Kicking off with a stupendous opening, consisting of an immensely powerful ethos, this speech is excellently argued. It would all be even better if she did not read it.

And she doesn’t need to. The clarity of the structure and the expressiveness with which she relays what she has written is all the evidence I need that she has all the points she wants to make lodged firmly in her head, and had her script accidentally been lost her speech would be just as good and probably better. That is despite some of her arguments being, perforce, counter-intuitive and needing to be expressed in very precise wording.

It is for that reason that I shan’t try to précis or summarise her arguments. I just urge you to listen to her.
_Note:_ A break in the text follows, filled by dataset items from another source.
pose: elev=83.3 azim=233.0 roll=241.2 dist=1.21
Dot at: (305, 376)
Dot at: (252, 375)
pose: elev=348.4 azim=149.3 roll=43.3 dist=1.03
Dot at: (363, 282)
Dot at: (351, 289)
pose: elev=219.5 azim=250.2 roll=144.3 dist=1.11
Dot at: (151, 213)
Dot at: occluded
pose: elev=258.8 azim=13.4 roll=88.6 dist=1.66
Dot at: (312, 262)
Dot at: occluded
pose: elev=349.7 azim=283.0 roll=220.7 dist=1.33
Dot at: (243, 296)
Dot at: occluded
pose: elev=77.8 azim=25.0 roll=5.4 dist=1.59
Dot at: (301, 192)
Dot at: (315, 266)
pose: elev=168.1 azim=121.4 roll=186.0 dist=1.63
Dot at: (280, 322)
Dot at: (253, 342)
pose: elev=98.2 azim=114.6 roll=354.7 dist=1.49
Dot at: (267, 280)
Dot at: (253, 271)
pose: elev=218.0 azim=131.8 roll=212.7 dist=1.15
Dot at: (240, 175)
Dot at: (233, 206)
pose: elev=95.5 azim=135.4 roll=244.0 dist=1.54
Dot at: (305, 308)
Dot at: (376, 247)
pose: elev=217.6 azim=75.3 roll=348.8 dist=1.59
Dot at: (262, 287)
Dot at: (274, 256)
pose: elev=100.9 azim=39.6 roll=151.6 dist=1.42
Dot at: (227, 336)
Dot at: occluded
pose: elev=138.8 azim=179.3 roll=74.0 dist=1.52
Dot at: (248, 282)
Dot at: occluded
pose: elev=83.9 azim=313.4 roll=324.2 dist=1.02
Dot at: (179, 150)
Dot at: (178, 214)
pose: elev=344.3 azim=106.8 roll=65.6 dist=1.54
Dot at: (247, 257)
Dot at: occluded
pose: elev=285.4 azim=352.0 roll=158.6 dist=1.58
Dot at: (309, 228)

And while you are about it you may notice the bearded young man behind her right elbow, concentrating fiercely and towards the end nodding in satisfaction at the arguments she delivers. He faithfully reflects me and my reactions.

She closes with a naughty pun, and harvests a well-deserved laugh.

Geert Wilders is controversial

In 2017 the Heroes of Conscience Awards Dinner, held by the American Freedom Alliance had its keynote speech delivered by Dutch Member of Parliament, Geert Wilders. He was their Hero of Conscience honoree for 2009.

If the speaker introducing Wilders seems familiar, it could mean that you are a very assiduous reader of this blog, as Evan Sayet had a speech critiqued here in November 2017. It is sadly one of those postings that no longer have a speech to watch, as that speech has been taken off line. It is time I critiqued another of his speeches, but in the meantime I have doctored that posting a little by replacing the removed video with a five-minute cameo speech from Sayet. I wonder how long they will allow that one to remain.

Either Evan Sayet is very small or Geert Wilders is a giant. At the hand-over/handshake Sayet barely reaches Wilders’ shoulder. It’s not an important detail, just a passing observation.

As often happens on this blog, my first impression of Wilders is disappointment that he is reading his speech. I know that English is not his first language, indeed given that he lived for a time in Israel it may not be even his second language, but my having been married for a quarter of a century to a Dane I tend to take for granted that Northern Europeans speak brilliant English. Regardless, I know for certain that Wilders could easily be taught to dispense with that script and speak even more compellingly than he does.

My second impression is when he commends the audience on their courage for being there. He tells us the building is protected by several armed security officers. This for him is commonplace: he lives with constant armed protection because those nice people who espouse the Religion of Peace have condemned him to death.

They are not the only ones hounding him: the political class all over Europe tie themselves in knots trying to silence this senior European parliamentarian. What little success they have had has always been temporary.

There is no denying that he is controversial. You may agree or disagree with his views but you at least can know what it is that you agree or disagree with, without having to rely on hearsay reporting from increasingly untrustworthy media, because the USA has the First Amendment and because I support free speech.